Retired General Motors Corp. Chairman Roger B. Smith often tells the story of how he persuaded another Smith, John F. (Jack) Jr., who assumed GM's top spot on Jan. 1, to join its financial staff.

It was during the early 1960s shortly after Jack had joined GM as a payroll auditor at a GM plant in Framingham, MA, near his hometown of Worchester.

"I'd heard great things about him," says Roger Smith, who was then GM's assistant treasurer, "and tried to get him to come to New York. But he wanted to stay in Framingham. Finally I went up there and talked him into coming down."

That was in 1966. By 1974 he had landed in Roger's old job -- assistant treasurer -- and moved quickly through increasingly responsible jobs on the financial side and ultimately general management.

Jack Smith's ride to the top is filled with major turning points. Having risen to corporate comptroller by 1980, he was already marked for bigger things. To grease the skids, GM promoted him to director of worldwide planning in 1982, where he led negotiations with Toyota Motor Corp. that resulted in establishing New United Motor Manufacturing Inc. (NUMMI) as a 50/50 GM/Toyota venture in GM's Fremont, CA, plant.

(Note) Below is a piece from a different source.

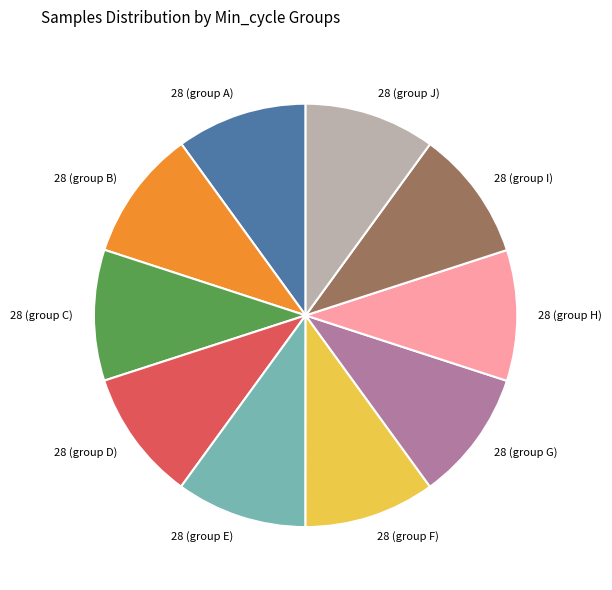

Does 28 (group F) account for over 50% of the chart?

No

I first met Jack during those days and found him to be a difficult interview. Unaccustomed to the media and unassuming by nature, he was clearly uncomfortable being grilled by an inquisitive reporter, replying politely with mostly yes and no answers -- not the meat I was trying to elicit. He's more relaxed these days.

NUMMI was a momentous deal and his reward was the top job at GM of Canada Ltd. in 1984, where he first gained operating experience. Then it was quickly up the ladder with stops as president of GM-Europe in 1987, responsibility for all GM International Operations a year later, vice chairman in 1990, president and COO in April 1992 and chief executive officer the following October.

Mr. Smith's broad overseas experience -- he turned GM of Europe from a perennial loser to a big moneymaker -- combined with his reputation as a financial whiz clearly marked him to reach the very top one day.

He may have had to wait awhile, however, if not for another major turning point. Although he certainly can't take full blame, GM's fortunes went from bad to worse after Robert C. Stempel succeeded Roger Smith as chairman in mid-1990. That year GM lost nearly $2 billion, another $4.5 billion in 1991 and was headed for a nearly $2.7 billion loss in 1992.

Alarmed about GM's plight, its board of directors led by former Procter & Gamble Co. Chairman John G. Smale, forced Mr. Stempel into retirement and installed Jack Smith as CEO. Mr. Smale remained as non-management chairman and becomes chairman of the board's new executive committee.

Since Jack Smith became CEO, GM's fortunes have reversed. Profits returned to nearly $2.5 billion in 1993, $4.9 billion in 1994 and hit $5.1 billion for the first nine months of 1995.

Part of that turnaround clearly reflects the industry's overall rebound, and in any case he'd be the last person to take all the credit. Privately congenial and witty, Jack Smith has come a long way from Framingham. And, at 57, he still has a long way to go at GM.